Affected Configurations: All configurations
Workaround: None as this is the intended behaviour
When Using Operator to install amdgpu 6.1.3/6.2 a reboot is required to complete install
Impact: Node requires a reboot when upgrade is initiated due to ROCm bug. Driver install failures may be seen in dmesg
Affected configurations: Nodes with driver version >= ROCm 6.2.x
Workaround: Reboot the nodes upgraded manually to finish the driver install. This has been fixed in ROCm 6.3+
GPU Operator unable to install amdgpu driver if existing driver is already installed
Impact: Driver install will fail if amdgpu in-box Driver is present/already installed
Affected Configurations: All configurations
Workaround: When installing the amdgpu drivers using the GPU Operator, worker nodes should have amdgpu blacklisted or amdgpu drivers should not be pre-installed on the node. Blacklist in-box driver so that it is not loaded or remove the pre-installed driver
When GPU Operator is used in SKIP driver install mode, if amdgpu module is removed with device plugin installed it will not reflect active GPU available on the server
Impact: Scheduling Workloads will have impact as it will scheduled on nodes which does have active GPU.
Affected Configurations: All configurations
Workaround: Restart the Device plugin pod deployed.

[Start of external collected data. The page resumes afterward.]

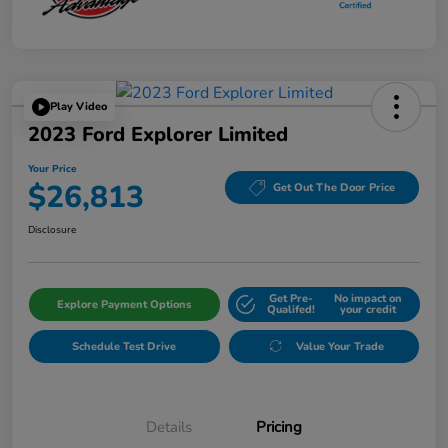
Play Video
2023 Ford Explorer Limited
Your Price
$26,813
Get Out The Door Price
Disclosure
Get Pre-
No impact on
Explore Payment Options
Qualifed!
your credit
Schedule Test Drive
Value Your Trade
Details
Pricing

Worker nodes where Kernel needs to be upgraded needs to taken out of the cluster and readded with Operator installed
Impact: Node upgrade will not proceed automatically and requires manual intervention
Affected Configurations: All configurations
Workaround: Manually mark the node as unschedulable, preventing new pods from being scheduled on it, by cordoning it off:
kubectl cordon <node-name>
When GPU Operator is installed with Exporter enabled, upgrade of driver is blocked as exporter is actively using the amdgpu module
Impact: Driver upgrade is blocked
Affected Configurations: All configurations
Workaround: Disable the Metrics Exporter on specific node to allow driver upgrade as follows:
Label all nodes with new label:
kubectl label nodes --all amd.com/device-metrics-exporter=true
Patch DeviceConfig to include new selectors for metrics exporter:
kubectl patch deviceconfig gpu-operator -n kube-amd-gpu --type='merge' -p {"spec":{"metricsExporter":{"selector":{"feature.node.kubernetes.io/amd-gpu":"true","amd.com/device-metrics-exporter":"true"}}}}'
Remove the amd.com/device-metrics-exporter label for the specific node you would like to disable the exporter on:
kubectl label node [node-to-exclude] amd.com/device-metrics-exporter-